Эльмара Фаустова, советский и российский эстетик, социолог, поэт и прозаик, научный сотрудник сектора живой традиционной культуры Российского научно-исследовательского института культурного и природного наследия имени Д. С. Лихачёва написала так:
«Думаю о Фазиле Искандере, который в своё время поразил всех нас своим блестящим талантом. У него замечательные – глубокие, философские – стихи, а уж проза! Никогда не забуду "Созвездие Козлотура", "Сандро из Чегема", "Детство Чика", "Кролики и удавы"... Ушёл по-настоящему великий писатель. Светлая память»
Вадим Ольшевский, американский математик советского происхождения, профессор факультета математики Университета Коннектикута, также вспоминал о писателе:
«О Фазиле Искандере. Есть два вида математиков (среди прочих). Те, кто решает очень важные и сложные задачи, но их работы, каждая из которых может быть и блестящей, при этом не сочетаются в единое целое. Статьи других же складываются в теорию. Значение каждой статьи у последних определяется не только силой полученных в ней результатов, но еще и высотой здания, в котором она является кирпичиком. Фазиль Искандер – из вторых. Пламя у него полыхает не только между строк, но и между рассказами. Целый мир...

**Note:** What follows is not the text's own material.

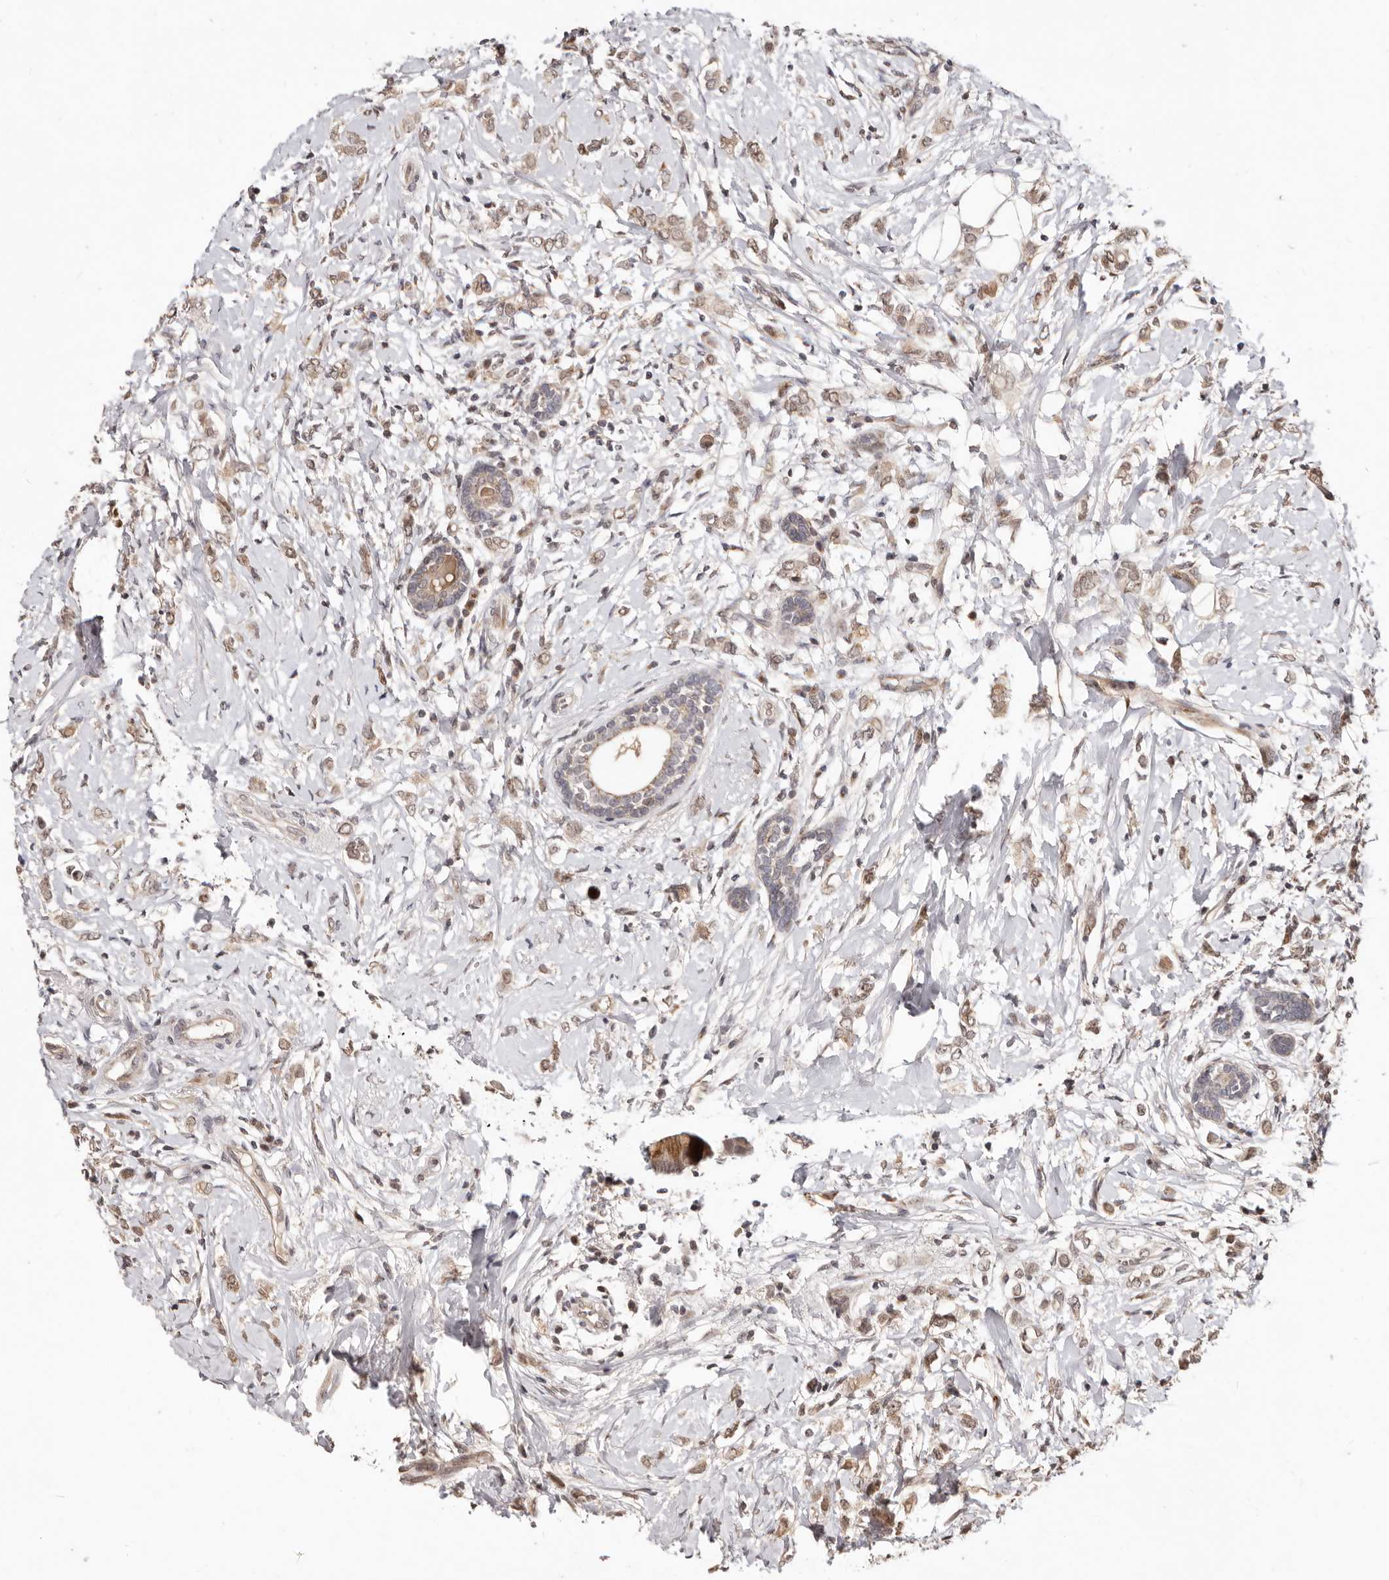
{"staining": {"intensity": "moderate", "quantity": ">75%", "location": "cytoplasmic/membranous,nuclear"}, "tissue": "breast cancer", "cell_type": "Tumor cells", "image_type": "cancer", "snomed": [{"axis": "morphology", "description": "Normal tissue, NOS"}, {"axis": "morphology", "description": "Lobular carcinoma"}, {"axis": "topography", "description": "Breast"}], "caption": "Immunohistochemistry (IHC) (DAB) staining of human breast cancer demonstrates moderate cytoplasmic/membranous and nuclear protein expression in approximately >75% of tumor cells.", "gene": "SRCAP", "patient": {"sex": "female", "age": 47}}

Юмор, ирония, которыми полны рассказы Искандера – дело почти всегда, почти автоматически, недоброе. Удивительная черта Искандера – человеколюбие. Его образ мира, в слове явленный, необычайно добр. Комфортен, если это слово подходит.
Искандер как-то сказал, что русская литература часто рождала писателей парами, писатель дома и писатель бездомья. Пушкин и Лермонтов, Толстой и Достоевский, Ахматова и Цветаева, Пастернак и Мандельштам. Не знаю, кто у Искандера пара, но он, очевидно, писатель дома. На фоне нынешнего всеобщего тотального бездомья.»